(Beginning of Records for processing)
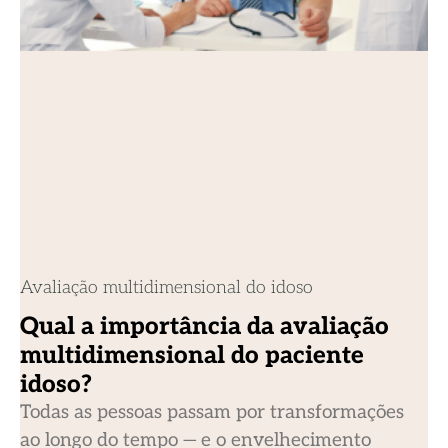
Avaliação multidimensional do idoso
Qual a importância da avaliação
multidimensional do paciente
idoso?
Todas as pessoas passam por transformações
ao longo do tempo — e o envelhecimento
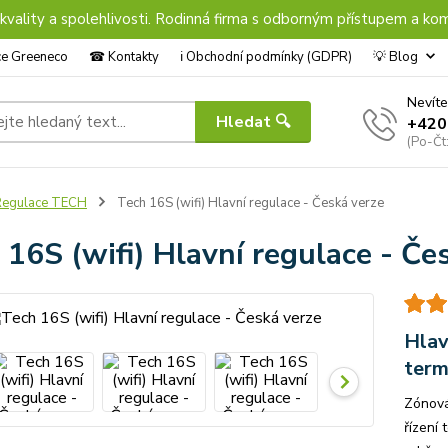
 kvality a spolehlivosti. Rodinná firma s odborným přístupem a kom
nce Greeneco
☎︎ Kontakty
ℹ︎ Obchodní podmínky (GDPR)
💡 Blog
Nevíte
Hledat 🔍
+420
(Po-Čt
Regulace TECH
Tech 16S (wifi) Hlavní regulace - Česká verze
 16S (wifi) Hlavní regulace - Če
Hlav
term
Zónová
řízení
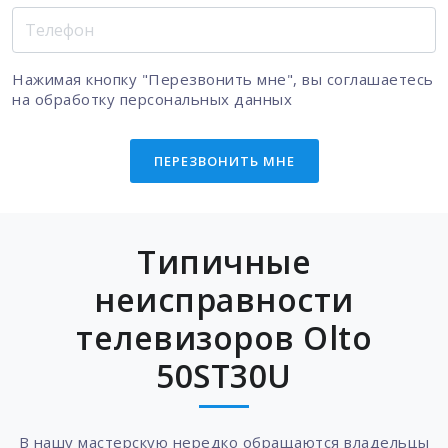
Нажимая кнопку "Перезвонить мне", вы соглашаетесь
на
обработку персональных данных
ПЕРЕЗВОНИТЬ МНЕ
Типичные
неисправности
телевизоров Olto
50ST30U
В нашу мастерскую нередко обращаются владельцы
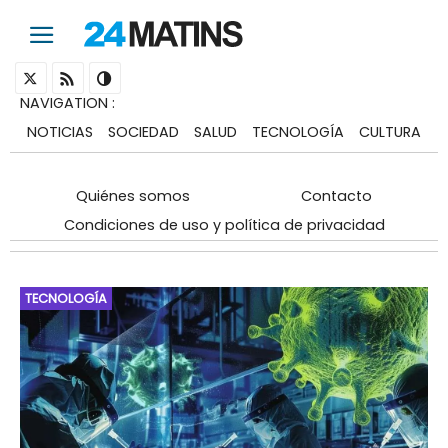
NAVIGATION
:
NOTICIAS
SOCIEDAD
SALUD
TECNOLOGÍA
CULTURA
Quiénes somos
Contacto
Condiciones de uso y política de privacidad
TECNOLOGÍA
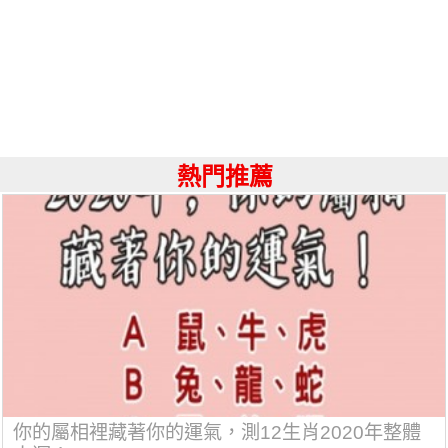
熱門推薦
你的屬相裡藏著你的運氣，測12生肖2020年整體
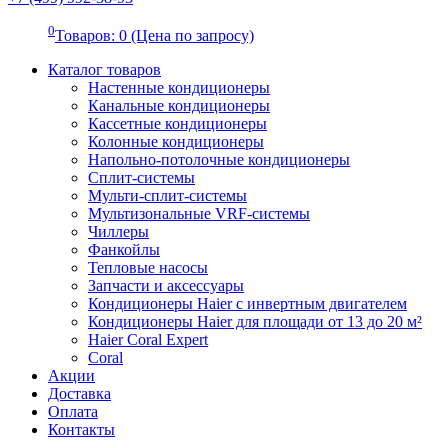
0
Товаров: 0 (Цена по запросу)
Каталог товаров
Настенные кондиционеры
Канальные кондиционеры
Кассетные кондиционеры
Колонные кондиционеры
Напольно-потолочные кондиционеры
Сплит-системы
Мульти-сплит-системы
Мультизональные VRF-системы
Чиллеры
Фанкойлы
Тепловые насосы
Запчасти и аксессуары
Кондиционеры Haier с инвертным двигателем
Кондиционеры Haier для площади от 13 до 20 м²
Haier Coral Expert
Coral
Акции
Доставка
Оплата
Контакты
(End of Records for processing)
(Beginning of Records for processing)
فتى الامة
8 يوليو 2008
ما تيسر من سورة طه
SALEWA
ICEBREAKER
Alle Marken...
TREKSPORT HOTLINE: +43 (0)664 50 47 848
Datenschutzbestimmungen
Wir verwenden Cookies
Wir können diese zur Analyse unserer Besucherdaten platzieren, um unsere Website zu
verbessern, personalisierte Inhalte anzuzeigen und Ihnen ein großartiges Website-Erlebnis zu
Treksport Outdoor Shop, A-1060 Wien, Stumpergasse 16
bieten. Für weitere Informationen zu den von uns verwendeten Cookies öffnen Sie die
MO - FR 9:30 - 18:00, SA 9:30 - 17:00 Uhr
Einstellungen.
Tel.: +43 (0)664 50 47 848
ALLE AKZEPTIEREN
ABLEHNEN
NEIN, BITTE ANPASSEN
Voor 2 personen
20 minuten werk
(End of Records for processing)
_Instruction_
Show every line of the listing above that contains the word "Haier", matching its case exactly.

_Reply to the task_
Кондиционеры Haier с инвертным двигателем
Кондиционеры Haier для площади от 13 до 20 м²
Haier Coral Expert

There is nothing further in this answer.